____ Available data

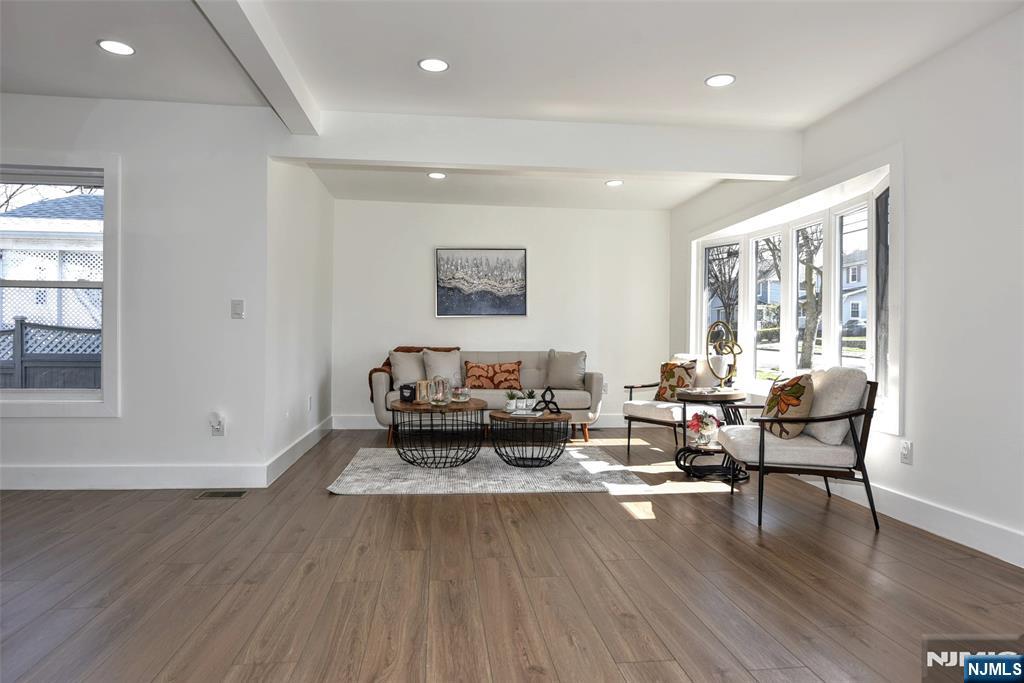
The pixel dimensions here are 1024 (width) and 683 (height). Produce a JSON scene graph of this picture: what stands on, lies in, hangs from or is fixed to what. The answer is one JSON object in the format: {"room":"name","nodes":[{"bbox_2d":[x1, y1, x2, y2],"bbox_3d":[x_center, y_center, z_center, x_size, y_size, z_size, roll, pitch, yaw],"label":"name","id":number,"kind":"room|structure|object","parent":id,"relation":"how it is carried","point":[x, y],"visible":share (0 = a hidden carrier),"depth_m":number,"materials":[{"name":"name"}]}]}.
{"room":"living room","nodes":[
{"label":"living room","id":0,"kind":"room"},
{"bbox_2d":[0,93,270,482],"bbox_3d":[-3.601,-0.320,4.023,3.896,2.537,0.157,0,0,-6],"label":"left wall","id":1,"kind":"structure","parent":0,"point":[35,431],"depth_m":4.09,"materials":[{"name":"white paint"}]},
{"bbox_2d":[0,151,120,417],"bbox_3d":[-3.153,-0.347,4.067,1.219,1.707,0.155,0,0,-6],"label":"left window","id":2,"kind":"structure","parent":1,"relation":"in","point":[89,401],"depth_m":4.08,"materials":[{"name":"white"}]},
{"bbox_2d":[1,463,266,489],"bbox_3d":[-3.465,0.871,3.931,3.535,0.145,0.016,0,0,-6],"label":"baseboard","id":3,"kind":"structure","parent":1,"relation":"attached to","point":[31,470],"depth_m":4.03,"materials":[{"name":"white paint"}]},
{"bbox_2d":[209,413,224,435],"bbox_3d":[-1.919,0.546,4.072,0.077,0.139,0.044,0,0,-6],"label":"wall socket","id":4,"kind":"object","parent":1,"relation":"attached to","point":[215,433],"visible":0.99,"depth_m":4.07,"materials":[{"name":"white plastic"}]},
{"bbox_2d":[231,299,244,318],"bbox_3d":[-1.805,-0.212,4.118,0.080,0.123,0.014,0,0,-6],"label":"light switch","id":5,"kind":"object","parent":1,"relation":"attached to","point":[237,309],"visible":0.98,"depth_m":4.12,"materials":[{"name":"white plastic"}]},
{"bbox_2d":[265,158,332,476],"bbox_3d":[-1.836,-0.293,5.492,0.164,2.498,2.436,0,0,-6],"label":"side wall","id":6,"kind":"structure","parent":0,"point":[297,220],"depth_m":5.03,"materials":[{"name":"white paint"}]},
{"bbox_2d":[266,416,331,485],"bbox_3d":[-1.745,0.878,5.341,0.017,0.137,2.459,0,0,-6],"label":"baseboard","id":7,"kind":"structure","parent":6,"relation":"attached to","point":[305,437],"depth_m":4.93,"materials":[{"name":"white paint"}]},
{"bbox_2d":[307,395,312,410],"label":"wall socket","id":8,"kind":"object","parent":6,"relation":"attached to","point":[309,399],"visible":0.98,"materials":[{"name":"white plastic"}]},
{"bbox_2d":[331,197,672,426],"bbox_3d":[-0.059,-0.287,6.949,3.891,2.489,0.163,0,0,-6],"label":"back wall","id":9,"kind":"structure","parent":0,"point":[546,253],"depth_m":6.86,"materials":[{"name":"white paint"}]},
{"bbox_2d":[331,414,630,428],"bbox_3d":[0.161,0.875,6.867,3.946,0.142,0.017,0,0,-6],"label":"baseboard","id":10,"kind":"structure","parent":9,"relation":"attached to","point":[353,421],"depth_m":6.73,"materials":[{"name":"white paint"}]},
{"bbox_2d":[435,247,527,317],"bbox_3d":[-0.332,-0.644,6.823,0.982,0.765,0.033,0,0,-6],"label":"painting","id":11,"kind":"object","parent":9,"relation":"attached to","point":[522,261],"visible":0.99,"depth_m":6.81},
{"bbox_2d":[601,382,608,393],"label":"wall socket","id":12,"kind":"object","parent":9,"relation":"attached to","point":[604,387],"visible":0.66,"depth_m":7.00,"materials":[{"name":"white plastic"}]},
{"bbox_2d":[0,425,1023,682],"bbox_3d":[-1.036,1.019,2.433,7.346,0.101,9.186,0,0,-6],"label":"floor","id":13,"kind":"structure","parent":0,"point":[345,506],"depth_m":2.51,"materials":[{"name":"brown wood"}]},
{"bbox_2d":[195,489,247,498],"bbox_3d":[-1.813,0.953,3.900,0.323,0.008,0.126,0,0,-6],"label":"floor vent","id":14,"kind":"object","parent":13,"relation":"in","point":[237,494],"visible":0.97,"depth_m":3.88,"materials":[{"name":"metal"}]},
{"bbox_2d":[326,445,650,494],"bbox_3d":[-0.203,0.950,4.820,2.120,0.015,1.741,0,0,-6],"label":"rug","id":15,"kind":"object","parent":13,"relation":"on","point":[413,470],"visible":0.88,"depth_m":4.43,"materials":[{"name":"carpet"}]},
{"bbox_2d":[389,398,485,467],"bbox_3d":[-0.583,0.712,4.949,0.808,0.452,0.835,0,0,-6],"label":"coffee table","id":16,"kind":"object","parent":15,"relation":"on","point":[423,409],"visible":0.9,"depth_m":4.70,"materials":[{"name":"black metal"}]},
{"bbox_2d":[399,382,416,402],"bbox_3d":[-0.798,0.409,4.965,0.151,0.140,0.151,0,0,-6],"label":"black box","id":17,"kind":"object","parent":16,"relation":"on","point":[403,395],"visible":0.79,"depth_m":4.90,"materials":[{"name":"black"}]},
{"bbox_2d":[415,378,429,403],"bbox_3d":[-0.698,0.391,4.873,0.107,0.178,0.105,0,0,-6],"label":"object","id":18,"kind":"object","parent":16,"relation":"on","point":[419,383],"visible":0.87,"depth_m":4.83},
{"bbox_2d":[429,375,450,404],"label":"glass pitcher","id":19,"kind":"object","parent":16,"relation":"on","point":[437,401],"visible":1,"depth_m":4.75,"materials":[{"name":"clear glass"}]},
{"bbox_2d":[451,384,470,402],"bbox_3d":[-0.410,0.402,5.007,0.151,0.163,0.152,0,0,10],"label":"glass candle holder","id":20,"kind":"object","parent":16,"relation":"on","point":[463,393],"visible":1,"depth_m":4.95,"materials":[{"name":"clear glass"}]},
{"bbox_2d":[488,409,571,468],"bbox_3d":[0.145,0.754,4.912,0.696,0.386,0.713,0,0,-6],"label":"coffee table","id":21,"kind":"object","parent":15,"relation":"on","point":[499,417],"visible":0.93,"depth_m":4.70,"materials":[{"name":"black metal"}]},
{"bbox_2d":[504,390,518,412],"bbox_3d":[-0.004,0.462,4.964,0.131,0.161,0.130,0,0,30],"label":"potted plant","id":22,"kind":"object","parent":21,"relation":"on","point":[509,397],"visible":0.97,"depth_m":4.93,"materials":[{"name":"plant"}]},
{"bbox_2d":[522,389,536,410],"bbox_3d":[0.139,0.455,4.989,0.126,0.162,0.125,0,0,-6],"label":"potted plant","id":23,"kind":"object","parent":21,"relation":"on","point":[530,401],"visible":0.94,"depth_m":4.96,"materials":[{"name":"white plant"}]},
{"bbox_2d":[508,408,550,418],"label":"book","id":24,"kind":"object","parent":21,"relation":"on","point":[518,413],"visible":0.86,"depth_m":4.71,"materials":[{"name":"white paper"}]},
{"bbox_2d":[533,387,561,414],"bbox_3d":[0.259,0.454,4.839,0.271,0.208,0.118,0,0,26],"label":"knot sculpture","id":25,"kind":"object","parent":21,"relation":"on","point":[558,409],"visible":1,"depth_m":4.82,"materials":[{"name":"black metal"}]},
{"bbox_2d":[376,349,602,444],"bbox_3d":[-0.242,0.521,6.300,2.183,0.858,0.901,0,0,-6],"label":"sofa","id":26,"kind":"object","parent":13,"relation":"on","point":[596,381],"visible":0.5,"depth_m":6.02,"materials":[{"name":"fabric"}]},
{"bbox_2d":[389,351,426,387],"bbox_3d":[-0.986,0.291,6.183,0.477,0.406,0.252,0,0,-24],"label":"throw pillow","id":27,"kind":"object","parent":26,"relation":"on","point":[403,379],"visible":0.84,"depth_m":6.10,"materials":[{"name":"fabric"}]},
{"bbox_2d":[369,345,455,402],"bbox_3d":[-0.986,0.331,6.367,0.895,0.536,0.486,0,0,-6],"label":"throw blanket","id":28,"kind":"object","parent":26,"relation":"on","point":[411,347],"visible":0.27,"depth_m":6.25,"materials":[{"name":"fabric"}]},
{"bbox_2d":[421,349,462,387],"bbox_3d":[-0.702,0.274,6.360,0.444,0.410,0.246,0,0,-6],"label":"throw pillow","id":29,"kind":"object","parent":26,"relation":"on","point":[455,359],"visible":0.84,"depth_m":6.31,"materials":[{"name":"fabric"}]},
{"bbox_2d":[462,360,521,389],"bbox_3d":[-0.198,0.348,6.355,0.593,0.296,0.172,0,0,-6],"label":"patterned pillow","id":30,"kind":"object","parent":26,"relation":"on","point":[479,375],"visible":0.98,"depth_m":6.30,"materials":[{"name":"fabric"}]},
{"bbox_2d":[545,350,586,388],"bbox_3d":[0.552,0.290,6.405,0.475,0.398,0.247,0,0,24],"label":"throw pillow","id":31,"kind":"object","parent":26,"relation":"on","point":[564,373],"visible":0.99,"depth_m":6.33,"materials":[{"name":"grey fabric"}]},
{"bbox_2d":[621,356,715,457],"bbox_3d":[1.465,0.548,5.502,0.767,0.831,0.703,0,0,-38],"label":"armchair","id":32,"kind":"object","parent":13,"relation":"on","point":[638,409],"visible":0.66,"depth_m":5.40,"materials":[{"name":"white fabric"}]},
{"bbox_2d":[655,360,696,401],"bbox_3d":[1.471,0.361,5.633,0.196,0.378,0.414,0,0,-38],"label":"throw pillow","id":33,"kind":"object","parent":32,"relation":"on","point":[682,379],"visible":0.82,"depth_m":5.60,"materials":[{"name":"fabric"}]},
{"bbox_2d":[673,387,754,481],"bbox_3d":[1.464,0.672,4.599,0.550,0.599,0.560,0,0,-6],"label":"side table","id":34,"kind":"object","parent":13,"relation":"on","point":[724,395],"visible":0.73,"depth_m":4.49,"materials":[{"name":"black metal"}]},
{"bbox_2d":[686,410,721,446],"bbox_3d":[1.397,0.624,4.543,0.251,0.249,0.248,0,0,-6],"label":"flower vase","id":35,"kind":"object","parent":34,"relation":"on","point":[708,425],"visible":0.98,"depth_m":4.50,"materials":[{"name":"clear glass"}]},
{"bbox_2d":[706,319,740,387],"bbox_3d":[1.548,0.100,4.587,0.200,0.527,0.271,0,0,-36],"label":"decorative sculpture","id":36,"kind":"object","parent":34,"relation":"on","point":[720,361],"visible":1,"depth_m":4.55,"materials":[{"name":"gold metal"}]},
{"bbox_2d":[715,370,883,531],"bbox_3d":[1.633,0.571,3.664,0.785,0.818,0.774,0,0,9],"label":"armchair","id":37,"kind":"object","parent":13,"relation":"on","point":[760,453],"visible":0.89,"depth_m":3.38,"materials":[{"name":"beige fabric"}]},
{"bbox_2d":[761,372,815,438],"bbox_3d":[1.592,0.376,3.653,0.236,0.381,0.462,0,0,-6],"label":"floral pillow","id":38,"kind":"object","parent":37,"relation":"on","point":[782,411],"visible":0.88,"depth_m":3.52,"materials":[{"name":"fabric"}]},
{"bbox_2d":[807,365,866,443],"bbox_3d":[1.825,0.356,3.629,0.262,0.407,0.509,0,0,4],"label":"white pillow","id":39,"kind":"object","parent":37,"relation":"on","point":[832,381],"visible":0.7,"depth_m":3.45,"materials":[{"name":"fabric"}]},
{"bbox_2d":[0,0,1023,209],"bbox_3d":[-0.917,-1.571,2.653,7.276,0.138,8.765,0,0,-6],"label":"ceiling","id":40,"kind":"structure","parent":0,"point":[85,50],"depth_m":3.37,"materials":[{"name":"white paint"}]},
{"bbox_2d":[97,39,134,55],"bbox_3d":[-2.068,-1.537,3.273,0.178,0.008,0.178,0,0,-6],"label":"recessed light","id":41,"kind":"object","parent":40,"relation":"in","point":[111,46],"visible":0.99,"depth_m":3.27,"materials":[{"name":"white plastic"}]},
{"bbox_2d":[195,0,321,135],"bbox_3d":[-1.105,-1.474,1.688,0.198,0.148,5.319,0,0,-6],"label":"ceiling beam","id":42,"kind":"structure","parent":40,"relation":"attached to","point":[273,64],"depth_m":3.17,"materials":[{"name":"white paint"}]},
{"bbox_2d":[418,57,448,72],"bbox_3d":[-0.430,-1.514,3.430,0.174,0.008,0.174,0,0,-6],"label":"recessed light","id":43,"kind":"object","parent":40,"relation":"in","point":[435,64],"visible":0.99,"depth_m":3.42,"materials":[{"name":"white plastic"}]},
{"bbox_2d":[427,171,446,179],"bbox_3d":[-0.677,-1.500,5.667,0.178,0.012,0.176,0,0,-6],"label":"recessed light","id":44,"kind":"object","parent":40,"relation":"in","point":[437,176],"visible":0.99,"depth_m":5.65,"materials":[{"name":"white plastic"}]},
{"bbox_2d":[279,110,803,180],"bbox_3d":[0.262,-1.372,4.421,3.710,0.308,0.184,0,0,-6],"label":"ceiling beam","id":45,"kind":"structure","parent":40,"relation":"attached to","point":[441,160],"depth_m":4.32,"materials":[{"name":"white paint"}]},
{"bbox_2d":[604,179,623,186],"bbox_3d":[0.963,-1.489,5.891,0.176,0.011,0.175,0,0,-6],"label":"recessed light","id":46,"kind":"object","parent":40,"relation":"in","point":[614,182],"visible":0.99,"depth_m":5.88,"materials":[{"name":"white plastic"}]},
{"bbox_2d":[705,73,735,86],"bbox_3d":[1.199,-1.502,3.603,0.173,0.008,0.174,0,0,-6],"label":"recessed light","id":47,"kind":"object","parent":40,"relation":"in","point":[714,80],"visible":0.99,"depth_m":3.60,"materials":[{"name":"white plastic"}]},
{"bbox_2d":[670,5,1023,569],"bbox_3d":[2.311,-0.263,2.728,0.165,2.504,8.442,0,0,-6],"label":"right wall","id":48,"kind":"structure","parent":0,"point":[916,441],"depth_m":3.13,"materials":[{"name":"white paint"}]},
{"bbox_2d":[691,158,901,434],"bbox_3d":[2.196,-0.280,5.038,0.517,1.640,2.979,0,0,-6],"label":"bay window","id":49,"kind":"structure","parent":48,"relation":"in","point":[704,297],"depth_m":4.69,"materials":[{"name":"white glass"}]},
{"bbox_2d":[899,440,912,464],"bbox_3d":[2.149,0.605,3.417,0.009,0.120,0.075,0,0,-6],"label":"wall socket","id":50,"kind":"object","parent":48,"relation":"attached to","point":[906,445],"visible":0.98,"depth_m":3.41,"materials":[{"name":"white plastic"}]},
{"bbox_2d":[818,479,1023,567],"bbox_3d":[2.211,0.916,2.798,0.016,0.139,7.656,0,0,-6],"label":"baseboard","id":51,"kind":"structure","parent":48,"relation":"attached to","point":[1022,566],"depth_m":3.18,"materials":[{"name":"white paint"}]},
{"label":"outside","id":52,"kind":"structure","parent":0,"visible":0},
{"bbox_2d":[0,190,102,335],"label":"neighboring house","id":53,"kind":"structure","parent":52,"point":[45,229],"depth_m":4.11,"materials":[{"name":"white wood"}]},
{"bbox_2d":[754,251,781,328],"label":"house","id":54,"kind":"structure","parent":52,"point":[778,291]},
{"bbox_2d":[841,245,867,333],"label":"house","id":55,"kind":"structure","parent":52,"point":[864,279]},
{"label":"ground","id":56,"kind":"structure","parent":52,"visible":0},
{"bbox_2d":[0,318,100,389],"bbox_3d":[-6.072,0.457,7.841,6.147,1.608,0.102,0,0,-6],"label":"fence","id":57,"kind":"object","parent":56,"relation":"on","point":[21,325],"visible":0.42,"depth_m":7.83,"materials":[{"name":"grey wood"}]},
{"bbox_2d":[706,245,738,337],"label":"tree","id":58,"kind":"object","parent":56,"relation":"on","point":[728,295],"visible":0.47,"materials":[{"name":"plant"}]},
{"bbox_2d":[797,226,823,371],"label":"tree","id":59,"kind":"object","parent":56,"relation":"on","point":[810,271],"visible":0.46,"materials":[{"name":"brown plant"}]},
{"bbox_2d":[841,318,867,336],"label":"car","id":60,"kind":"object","parent":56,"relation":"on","point":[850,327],"visible":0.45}
]}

________

» Problem:
Copy from the entries only those lines that hold the word "light".

» Output:
{"bbox_2d":[231,299,244,318],"bbox_3d":[-1.805,-0.212,4.118,0.080,0.123,0.014,0,0,-6],"label":"light switch","id":5,"kind":"object","parent":1,"relation":"attached to","point":[237,309],"visible":0.98,"depth_m":4.12,"materials":[{"name":"white plastic"}]},
{"bbox_2d":[97,39,134,55],"bbox_3d":[-2.068,-1.537,3.273,0.178,0.008,0.178,0,0,-6],"label":"recessed light","id":41,"kind":"object","parent":40,"relation":"in","point":[111,46],"visible":0.99,"depth_m":3.27,"materials":[{"name":"white plastic"}]},
{"bbox_2d":[418,57,448,72],"bbox_3d":[-0.430,-1.514,3.430,0.174,0.008,0.174,0,0,-6],"label":"recessed light","id":43,"kind":"object","parent":40,"relation":"in","point":[435,64],"visible":0.99,"depth_m":3.42,"materials":[{"name":"white plastic"}]},
{"bbox_2d":[427,171,446,179],"bbox_3d":[-0.677,-1.500,5.667,0.178,0.012,0.176,0,0,-6],"label":"recessed light","id":44,"kind":"object","parent":40,"relation":"in","point":[437,176],"visible":0.99,"depth_m":5.65,"materials":[{"name":"white plastic"}]},
{"bbox_2d":[604,179,623,186],"bbox_3d":[0.963,-1.489,5.891,0.176,0.011,0.175,0,0,-6],"label":"recessed light","id":46,"kind":"object","parent":40,"relation":"in","point":[614,182],"visible":0.99,"depth_m":5.88,"materials":[{"name":"white plastic"}]},
{"bbox_2d":[705,73,735,86],"bbox_3d":[1.199,-1.502,3.603,0.173,0.008,0.174,0,0,-6],"label":"recessed light","id":47,"kind":"object","parent":40,"relation":"in","point":[714,80],"visible":0.99,"depth_m":3.60,"materials":[{"name":"white plastic"}]},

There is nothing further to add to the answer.